“The whole problem with the world is that fools and fanatics are so certain of themselves and wiser people so full of doubts.”  – Bertrand Russell 

This month at On Point with Danielle, we are focusing on a key element of leadership: TRUST. In this post, as the title suggests, we’ll tackle learning to trust yourself. 

The quote above is kind of good news if you find yourself to be in the latter category as one who is sometimes (or often) plagued with doubts. You’re not a fool or fanatic, so – yay! 😊  

The Cost of Mistrust 

And yet, at the same time, it really doesn’t feel good to be constantly doubting yourself and full of anxiety that you might be screwing up, or missing something, or just all ‘round not good enough. Furthermore, truth be told, it costs you. Lack of self-trust costs you time, money, sleep, well-being, and even impacts your relationships, because, when you don’t trust yourself, it is unlikely that you have a high degree of trust in others. 

Prove it, you say. Okay (I say). 

When you don’t trust yourself to make good decisions in your business, you might grab at things, like systems or programs, that make big promises but cost a lot of money. These programs or systems could be a massive “overbuild” that you’re just not ready for, and then you’re stuck paying a monthly fee – or you dished out big bucks up front – for things that you can’t use.

(Extracted records)
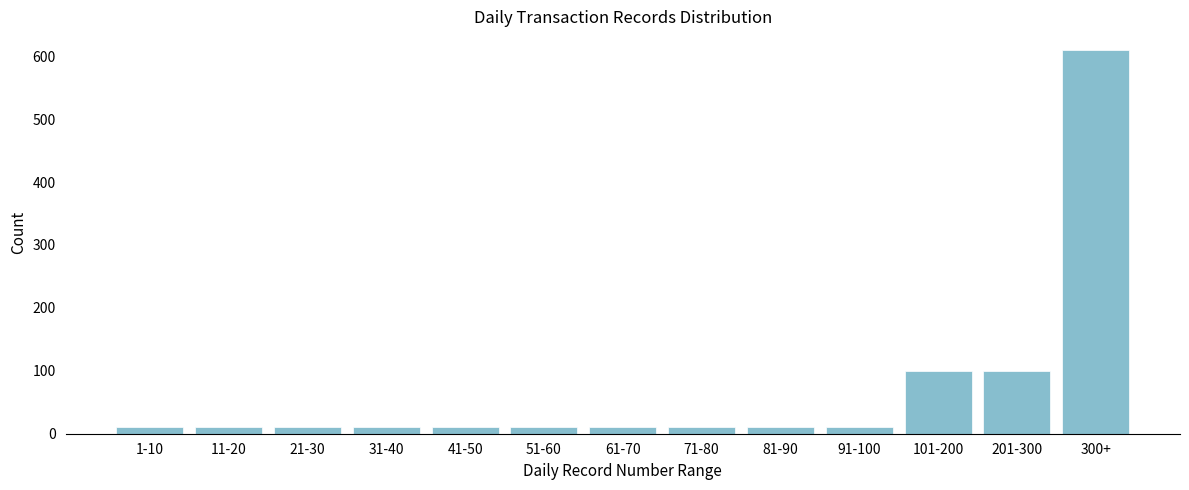

Reading right to left, extract all data points from this chart.

300+=609	201-300=100	101-200=100	91-100=10	81-90=10	71-80=10	61-70=10	51-60=10	41-50=10	31-40=10	21-30=10	11-20=10	1-10=10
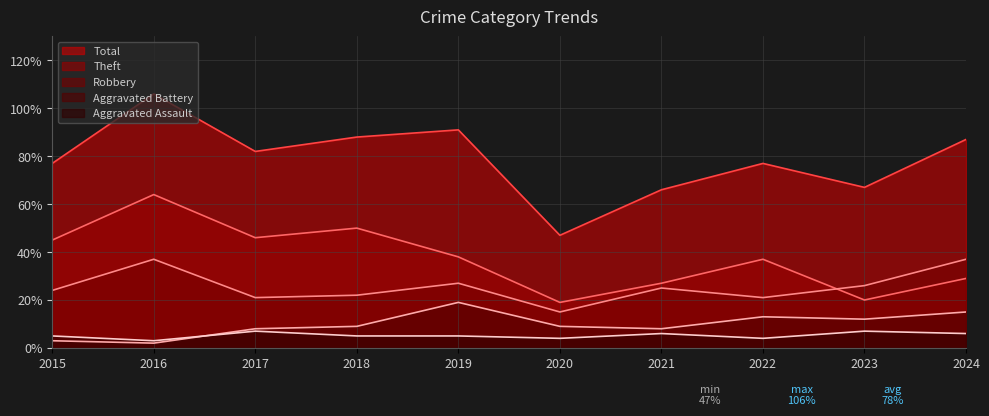

Is it true that Robbery equals 17 at 2024?

False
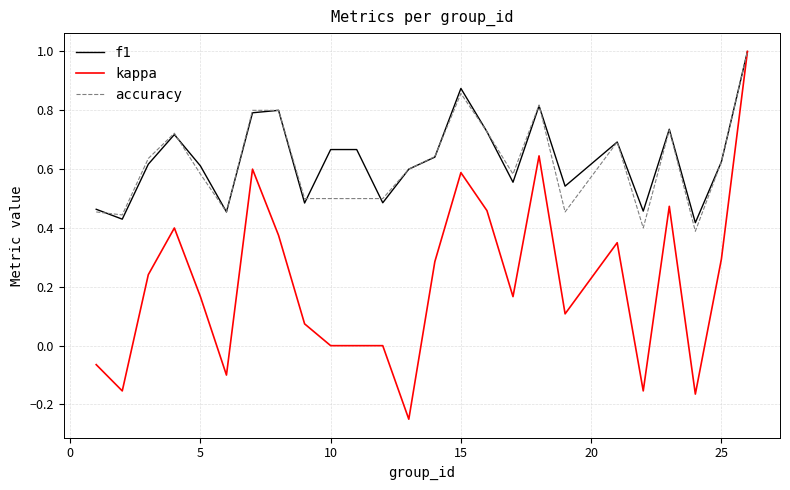

Which series has the widest spread of values?

kappa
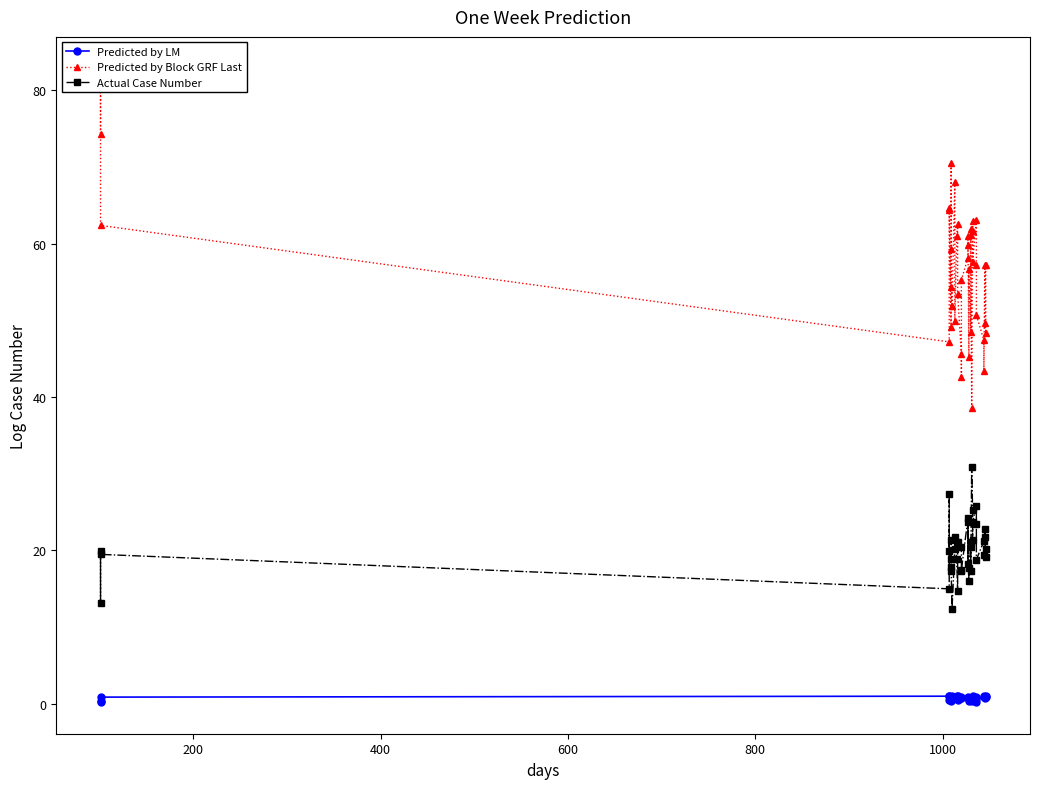

What is the value of the Predicted by LM point at the 19th from the left?

0.8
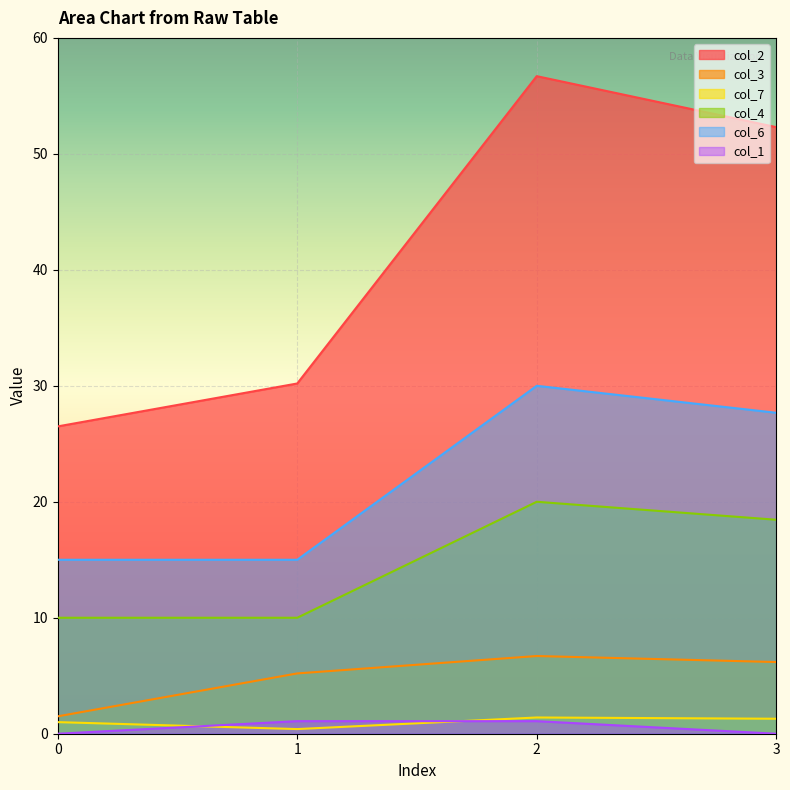

At which category does col_2 reach its first local peak?

2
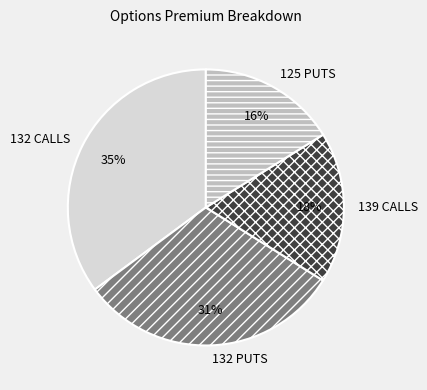

Rank the categories by value from highest to lowest.

132 CALLS, 132 PUTS, 139 CALLS, 125 PUTS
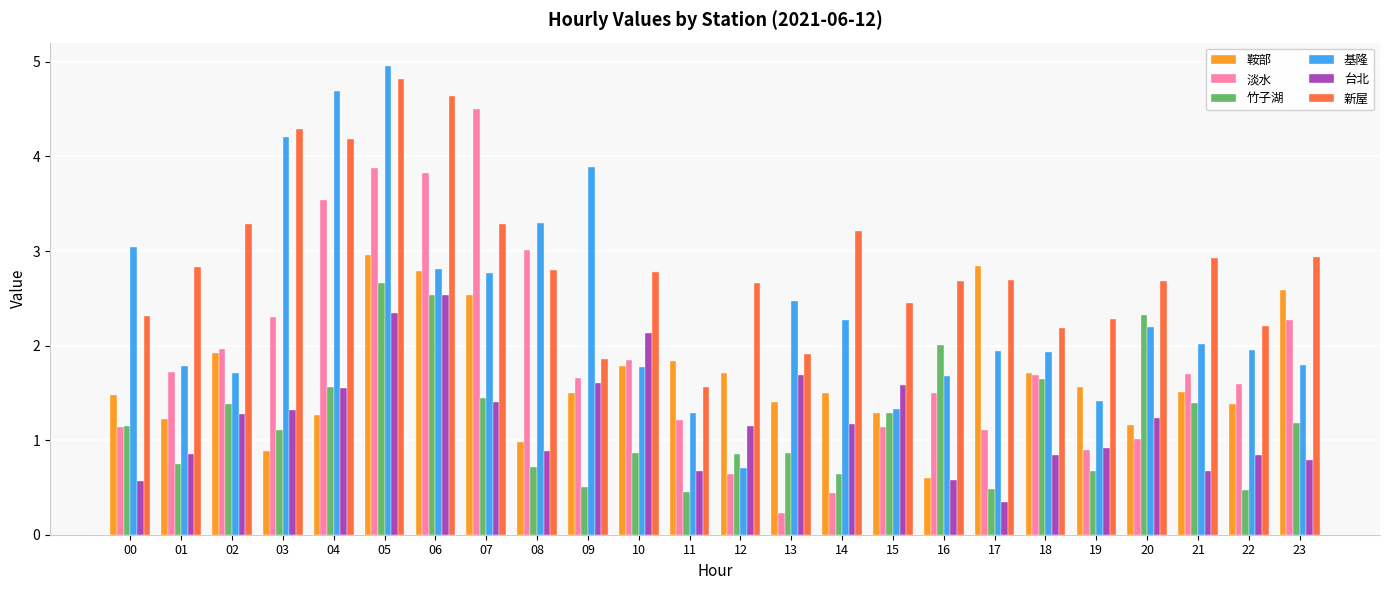

How many data points in 竹子湖 are less than 1?

11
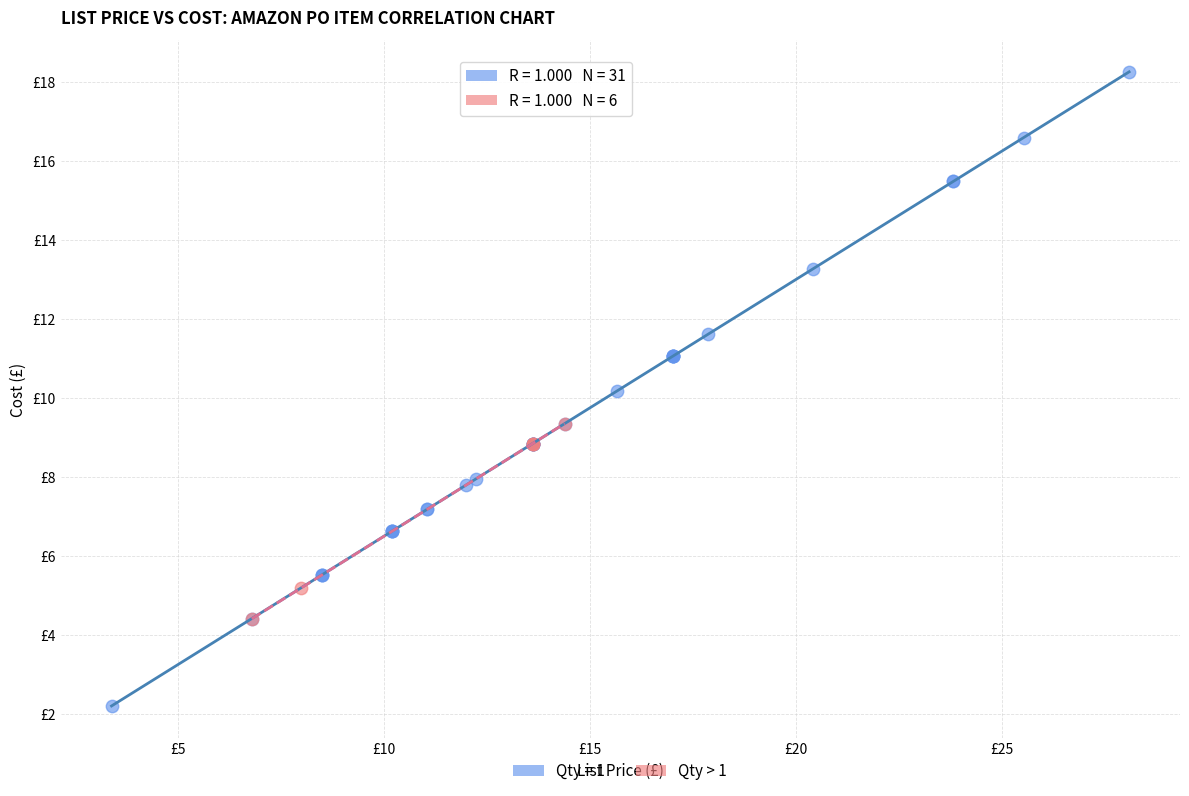

What are all the series names shown in the legend?

Qty = 1, Qty > 1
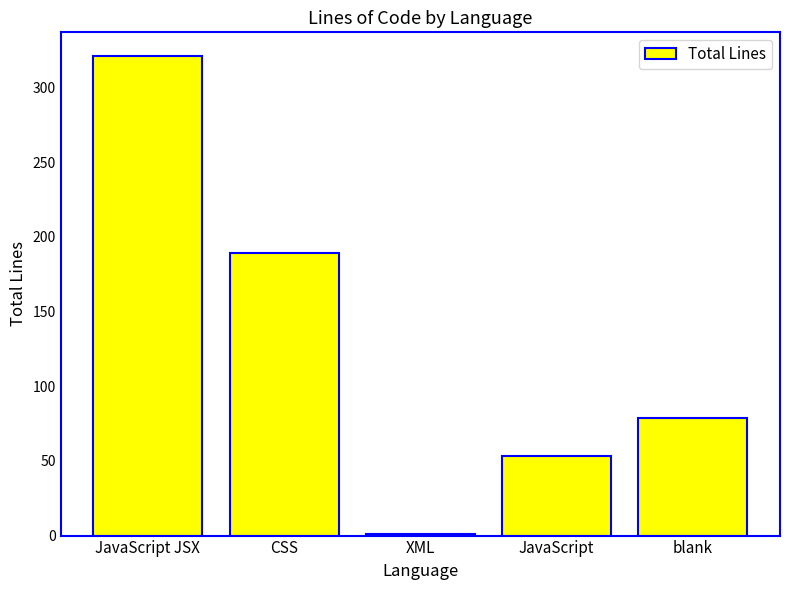

What is the change in value from XML to blank?

+78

Apply what you read
1) Answer these from the self-trust post:
(a) To whom is the opening quote attributed?
(b) Which element of leadership is the focus this month?
(c) What does lack of self-trust cost you, according to the section "The Cost of Mistrust"?
2) Reproduce the self-trust post from "The Cost of" up to and including "trust in others.".
Nothing in the listing is needed for this work.

Responses in order
1)
(a) Bertrand Russell.
(b) Trust.
(c) Time, money, sleep, and well-being; it also impacts your relationships.

2)
The Cost of Mistrust 

And yet, at the same time, it really doesn’t feel good to be constantly doubting yourself and full of anxiety that you might be screwing up, or missing something, or just all ‘round not good enough. Furthermore, truth be told, it costs you. Lack of self-trust costs you time, money, sleep, well-being, and even impacts your relationships, because, when you don’t trust yourself, it is unlikely that you have a high degree of trust in others.